Sovyetler Birliği'nin dağılması ile birlikte hemen vatan bilerek koştukları ve bir kısmı vatandaşlık da alarak yaklaşık 70 bini Türkiye'de yaşıyor. Gerek bulundukları diğer ülkelerde gerekse Türkiye'de sorunları yok mu, çözüm bekleyen? Var, elbette. Çözüm için kapılar aşındırılıyor, çeşitli adlar altında örgütleniyor ve sorunlarına çözüm arıyorlar. Bunun için de sürekli toplantılar, etkinlikler düzenleyerek seslerini duyurma arayışı içindeler, hem Türkiye'de hem de diğer ülkelerde.

Geçtiğimiz günlerde (17-18 Eylül 2011) ABD'nin Dayton kentinde bir etkinlik düzenledi, ABD'deki Ahıskalı Türkler, Türkiye'den ve diğer ülkelerden de katılımcılar davet ederek. Ahıska Türk-Amerikan Toplum Merkezi tarafından düzenlen bir etkinlikti, Türk-Amerikan Dayanışma Konferansı. Ekonomi, din ve kültür aracılığıyla yeni katıldıkları toplumla iyi bir anlayış oluşturmaktı amaç. Yukarıda sözünü ettiğim dokuz ülkeden birisi ABD. Okyanusun diğer tarafındaki ABD, çoğunluğu Rusya'nın Krasnodar bölgesinde çok zor şartlar altında yaşayanlar olmak üzere 14 bin Ahıskalı Türke kapı açmıştı ve Dayton da, Ahıskalı Türklerin yoğun olduğu bir merkez gibi görünüyor.

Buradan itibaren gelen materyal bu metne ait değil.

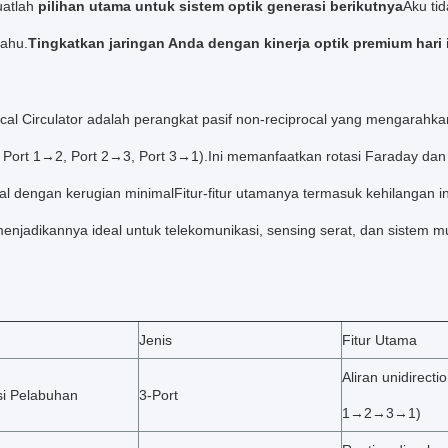
uatlah
pilihan utama untuk sistem optik generasi berikutnya
Aku tid
tahu.
Tingkatkan jaringan Anda dengan kinerja optik premium hari i
cal Circulator adalah perangkat pasif non-reciprocal yang mengarahka
 Port 1→2, Port 2→3, Port 3→1).Ini memanfaatkan rotasi Faraday dan k
nal dengan kerugian minimalFitur-fitur utamanya termasuk kehilangan in
enjadikannya ideal untuk telekomunikasi, sensing serat, dan sistem m
Jenis
Fitur Utama
Aliran unidirecti
si Pelabuhan
3-Port
1
→
2
→
3
→
1)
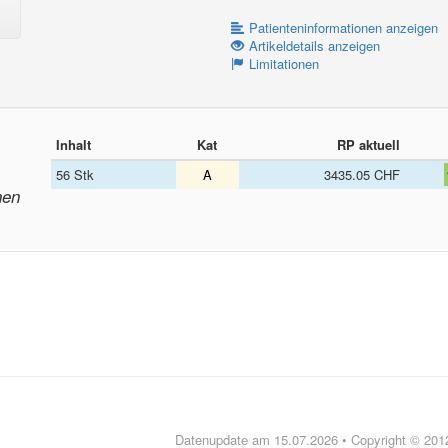
Patienteninformationen anzeigen
Artikeldetails anzeigen
Limitationen
Inhalt
Kat
RP aktuell
56 Stk
A
3435.05 CHF
nen
Datenupdate am 15.07.2026 • Copyright © 20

İzleyici olarak katıldığım toplantıda Global Yorum dergisi ve internet sitesi olarak çeşitli görüşmeler de gerçekleştirdim. Türkiye'nin Chicago Başkonsolosu Fatih Yıldız da görüştüğüm isimlerden birisi. Kendisiyle bu ülkedeki Ahıskalı Türkler, sorunları ve gelecekleri üzerine sohbet ettik...

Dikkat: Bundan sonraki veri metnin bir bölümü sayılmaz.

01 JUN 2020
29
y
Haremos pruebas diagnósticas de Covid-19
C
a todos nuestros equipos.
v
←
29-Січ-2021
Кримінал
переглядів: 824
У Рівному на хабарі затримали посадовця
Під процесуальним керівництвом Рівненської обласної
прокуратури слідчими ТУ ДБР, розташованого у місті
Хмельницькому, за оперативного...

Global Yorum (GY): Azımsanmayacak bir Ahıskalı nüfusu var artık ABD'de. Bunlardan bir kısmı da Dayton'da. Ve Dayton, şimdi de bir konferansa ev sahipliği yapıyor. Neden Dayton?



Fatih Yıldız: ABD'nin kendine has bir özelliği var, diğer ülkelerden farklı olarak. Değişik ülkelerden, coğrafyalardan gelen farklı etnisiteleri bir araya getiriyor ve bir Amerikalı ortaya çıkarıyor. Tipik bir Amerikalı karakteri koyamıyorsunuz bu ülkede.

Bizler açısından avantajları ve dezavantajlarından söz etmek gerekir böyle bir yapının. Söz konusu politika nedeniyle hiç kimsenin kendisini yabancı hissetmemesi bir avantaj olarak karşımıza çıkıyor. Dolayısıyla Ahıskalı kardeşlerimiz buraya gelirlerse en azından bir ayrım, farklı olmalarından dolayı farklı bir yaklaşım ortaya konmayacağını biliyoruz.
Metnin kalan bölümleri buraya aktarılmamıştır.